Here’s the reality: every day marketers fill mailboxes with more direct mail packages, call more homes with pitches, place more advertisements on radio and tv (remember when cable tv meant that there was no advertising?), and fill more magazine pages with ads.
And consumers are overwhelmed and not paying much attention anymore. According to David Shenk, in 1965, consumers reported recalling 34% of television ads. By 1990, that number dropped to 8%.
Between the messaging deluge and the fact that we are remembering less of what marketers are delivering to us, I remain unconvinced that a strategy of repeatedly delivering fundraising appeals through traditional “channels” (face-to-face, phone, direct mail, magazines, even electronically) will bring the levels of gift income your organization needs or deserves.
What if, instead of focusing so much on the channels, we investigated how our donors experience our institutional brand? What specific experiences do our donors have when they interact with our institution? And, then, how do we repeatedly engage the senses of our donors and remind them why supporting our institution is important?
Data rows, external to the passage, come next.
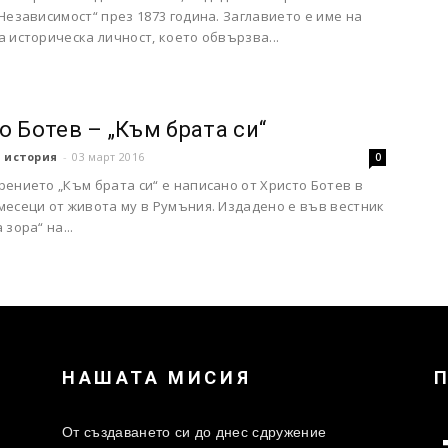
Независимост“ през 1873 година. Заглавието е име на
 историческа личност, което обвързва...
о Ботев – „Към брата си“
 история
-
03 март 2016
0
ението „Към брата си“ е написано от Христо Ботев в
месеци от живота му в Румъния. Издадено е във вестник
 зора“ на...
НАШАТА МИСИЯ
От създаването си до днес сдружение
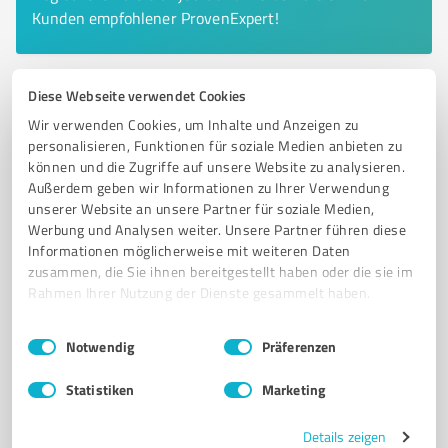
Kunden empfohlener ProvenExpert!
Diese Webseite verwendet Cookies
6
Dienstleistungen
Wir verwenden Cookies, um Inhalte und Anzeigen zu
Marina Schlaubetal
personalisieren, Funktionen für soziale Medien anbieten zu
Bootsverleih in Müllrose - Marina Schlaubetal für
können und die Zugriffe auf unsere Website zu analysieren.
Außerdem geben wir Informationen zu Ihrer Verwendung
unvergessliche Wasserabenteuer
unserer Website an unsere Partner für soziale Medien,
BOOTSVERLEIH
MARINA SCHLAUBETAL
MÜLLROSE
KAJAK
KANU
Werbung und Analysen weiter. Unsere Partner führen diese
Informationen möglicherweise mit weiteren Daten
RUDERBOOT
MOTORBOOT
FÜHRERSCHEIN-FREI
WASSERSPORT
zusammen, die Sie ihnen bereitgestellt haben oder die sie im
ODER-SPREE-KANAL
NATURERLEBNIS
BOOTSVERMIETUNG
Rahmen Ihrer Nutzung der Dienste gesammelt haben.
Kietz 46, 15299 Müllrose
Einwilligungsauswahl
Impressum
|
Datenschutzbestimmungen
Notwendig
Präferenzen
info@marina-schlaubetal.de
marina-schlaubetal.de/
Statistiken
Marketing
4,00 / 5,00
257
Bewertungen
(1 Quelle)
Details zeigen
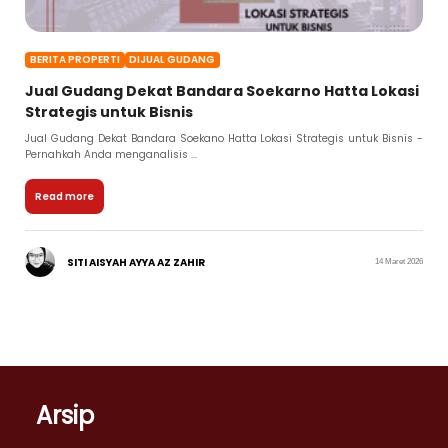
BERITA PROPERTI
DIJUAL GUDANG
Jual Gudang Dekat Bandara Soekarno Hatta Lokasi
Strategis untuk Bisnis
Jual Gudang Dekat Bandara Soekano Hatta Lokasi Strategis untuk Bisnis -
Pernahkah Anda menganalisis ...
Read more
SITI AISYAH AYYA AZ ZAHIR
14 Maret 2026
Arsip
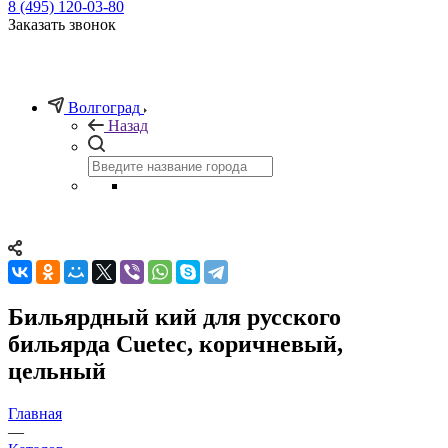
8 (495) 120-03-80
Заказать звонок
Волгоград
Назад
Бильярдный кий для русского
бильярда Cuetec, коричневый,
цельный
Главная
—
In his book, Brand Sense, Martin Lindstrom suggests that we should craft a “Five Dimensional Brand.” We should communicate our institutional brand through the five senses:
- Sight – the most seductive and powerful of all the senses – colors impact our emotions and images reinforce beliefs;
- Sound – has the ability to generate mood – just remember how you feel when you hear a favorite song from your college days;
- Smell – research shows that a full 75% of our emotions are generated by smell;
- Touch – has the power to increase well-being which is why we want to “stay in touch,” or feel “touched” when something good happens;
- Taste – the weakest of our five senses, but the power of eating an agreeable meal with friends is well understood.
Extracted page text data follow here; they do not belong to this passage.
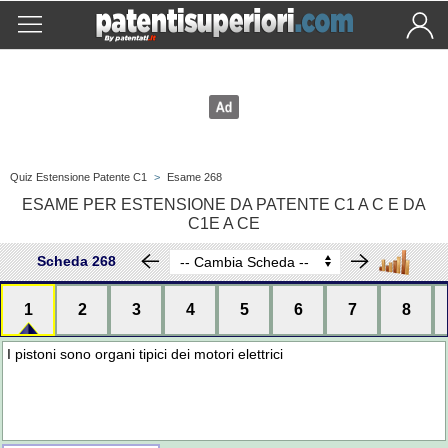
Quiz Estensione Patente C1
>
Esame 268
ESAME PER ESTENSIONE DA PATENTE C1 A C E DA
C1E A CE
Scheda 268
1
2
3
4
5
6
7
8
I pistoni sono organi tipici dei motori elettrici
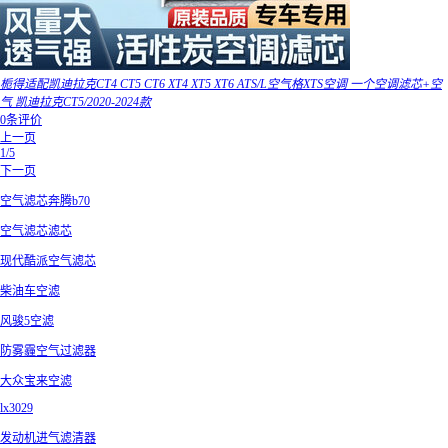
栀得适配凯迪拉克CT4 CT5 CT6 XT4 XT5 XT6 ATS/L空气格XTS空调 一个空调滤芯+空
气 凯迪拉克CT5/2020-2024款
0条评价
上一页
1/5
下一页
空气滤芯奔腾b70
空气滤芯滤芯
现代酷派空气滤芯
柴油车空滤
风骏5空滤
防雾霾空气过滤器
大众宝来空滤
lx3029
发动机进气滤清器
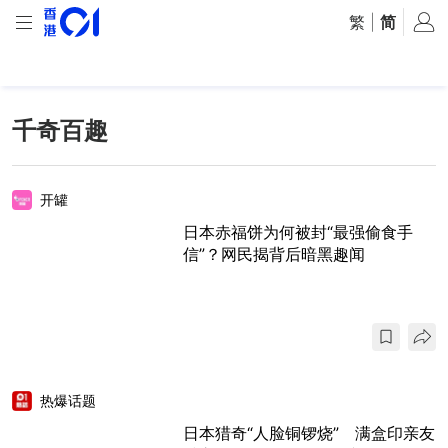
繁
|
简
千奇百趣
开罐
日本赤福饼为何被封“最强偷食手
信”？网民揭背后暗黑趣闻
热爆话题
日本猎奇“人脸铜锣烧” 满盒印亲友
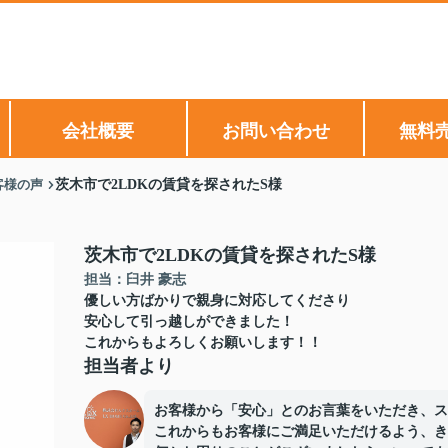
会社概要
お問い合わせ
無料
客様の声
茨木市で2LDKの賃貸を探されたS様
茨木市で2LDKの賃貸を探されたS様
担当：臼井 豪志
優しい方ばかりで親身に対応してくださり
安心して引っ越しができました！
これからもよろしくお願いします！！
担当者より
お客様から「安心」とのお言葉をいただき、ス
これからもお客様にご満足いただけるよう、き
So, how can we use the five senses in our work as advancement professionals? Here are questions that immediately come to mind:
- Does your direct mail packaging always deliver a distinctive touch and sight? For instance, what paper stock do you use for the envelope – standard #10 or distinctive to your organization?
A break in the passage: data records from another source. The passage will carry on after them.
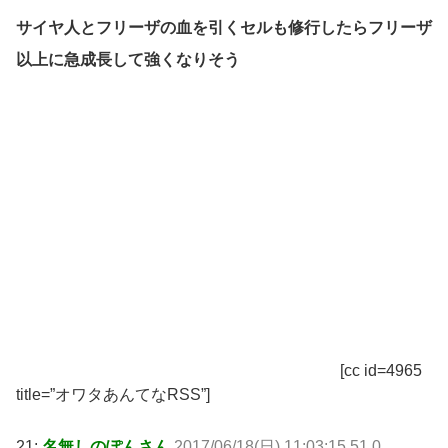
サイヤ人とフリーザの血を引くセルも修行したらフリーザ
以上に急成長して強くなりそう
[cc id=4965
title=”オワタあんてなRSS”]
21:
名無しのぽんさん
2017/06/18(日) 11:03:15.51 0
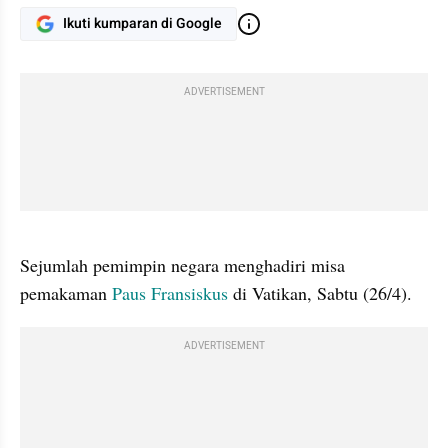
Ikuti kumparan di Google
ADVERTISEMENT
gallery figure
Sejumlah pemimpin negara menghadiri misa 
pemakaman 
Paus Fransiskus
 di Vatikan, Sabtu (26/4).
ADVERTISEMENT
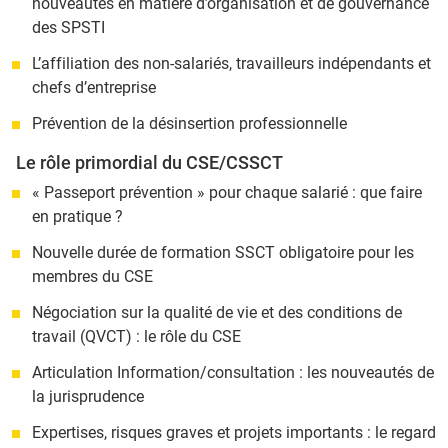
nouveautés en matière d’organisation et de gouvernance
des SPSTI
L’affiliation des non-salariés, travailleurs indépendants et
chefs d’entreprise
Prévention de la désinsertion professionnelle
Le rôle primordial du CSE/CSSCT
« Passeport prévention » pour chaque salarié : que faire
en pratique ?
Nouvelle durée de formation SSCT obligatoire pour les
membres du CSE
Négociation sur la qualité de vie et des conditions de
travail (QVCT) : le rôle du CSE
Articulation Information/consultation : les nouveautés de
la jurisprudence
Expertises, risques graves et projets importants : le regard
- What about the smells and tastes you deliver during events? Have you thought about establishing a branded smell at your events? I know some admissions offices at colleges that spray the scent of freshly-baked brownies so that prospective new students will be reminded of a “warm, home smell.”
- And what about sound? What distinctive song or tune could you incorporate on your web-page, at events, or through e-solicitations which would remind donors of why your institution is worthy of support?
Yes, we should strategize around the channels we use to communicate with donors and prospective donors. But by itself, that is not enough. When we communicate through all five senses we give our institution the opportunity to create deeply-personal relationships with donors – relationships that encourage donors to remember us fondly.